TASK DIRECTIONS: Copy out the lines from the one containing "collection date: 1970-01-23" through the end of the records below, both included, substituting "place" for "locality" and leaving everything else unchanged.

Rows from a dataset
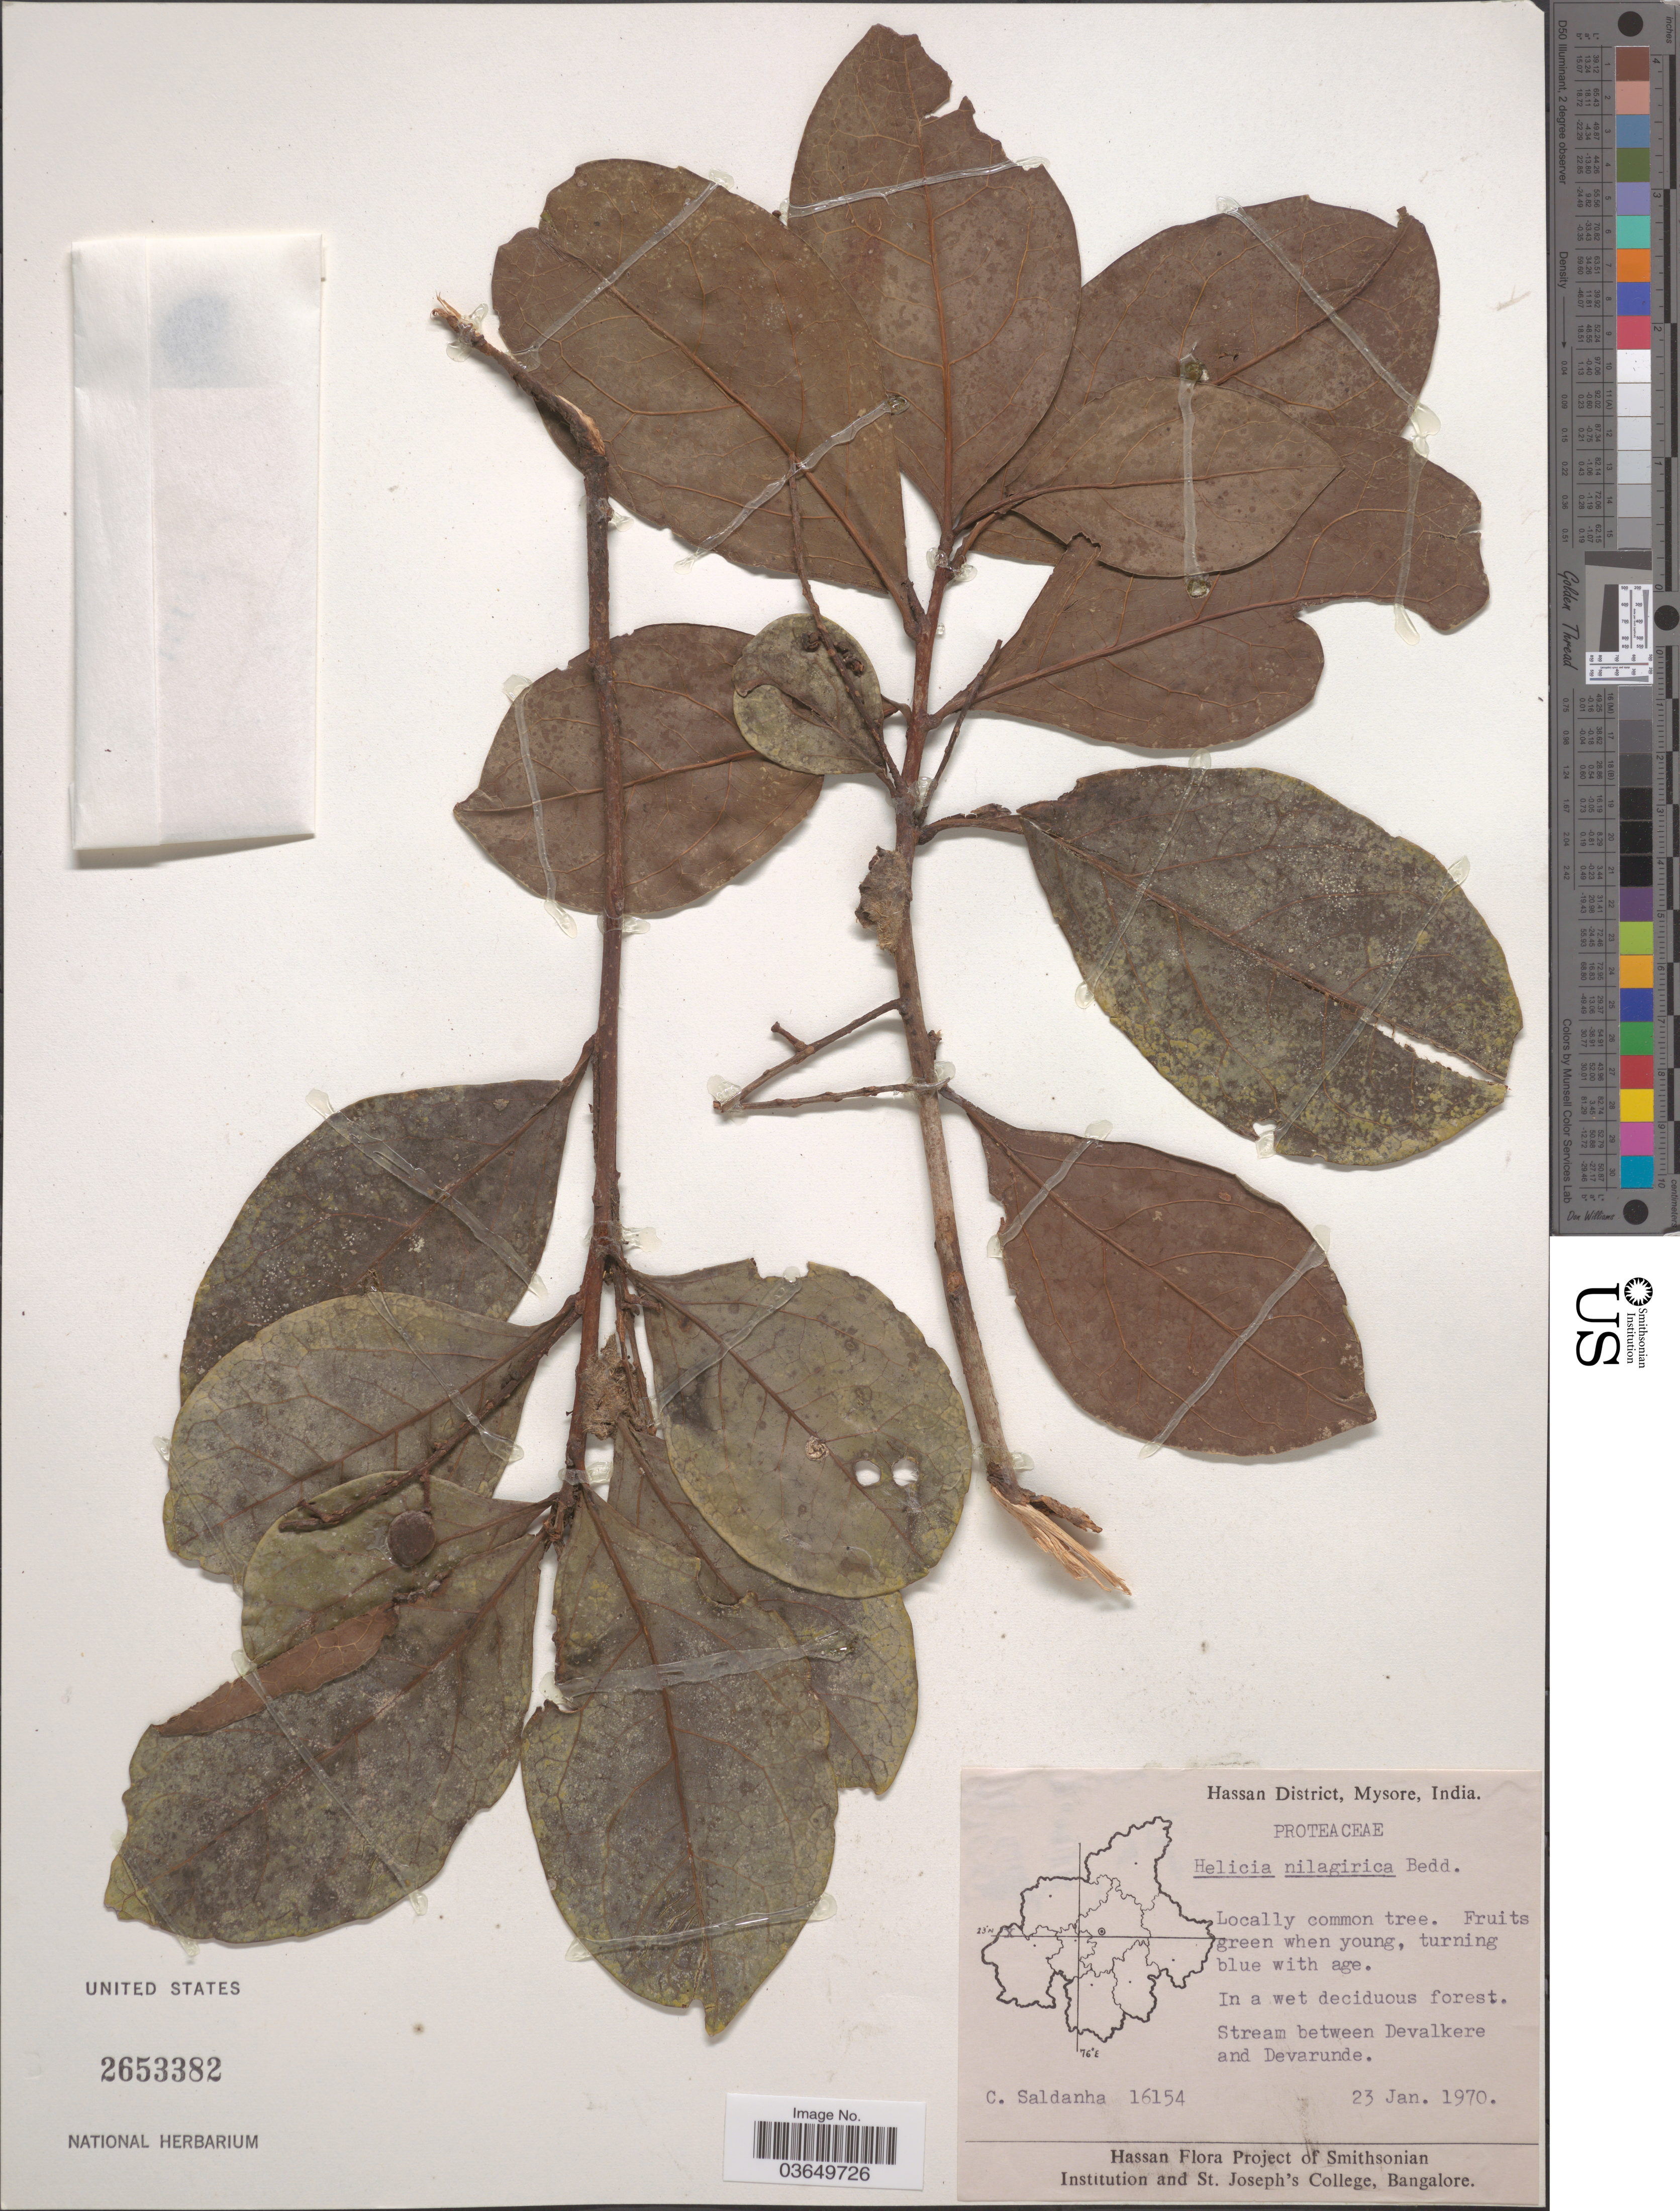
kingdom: Plantae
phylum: Tracheophyta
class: Magnoliopsida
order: Proteales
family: Proteaceae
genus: Helicia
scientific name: Helicia nilagirica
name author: Bedd.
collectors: C. Saldanha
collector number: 16154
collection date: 1970-01-23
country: India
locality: Hassan District, Mysore. Stream between Devalkere and Devarunde.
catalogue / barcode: US 2653382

EXERCISE OUTPUT:
collection date: 1970-01-23
country: India
place: Hassan District, Mysore. Stream between Devalkere and Devarunde.
catalogue / barcode: US 2653382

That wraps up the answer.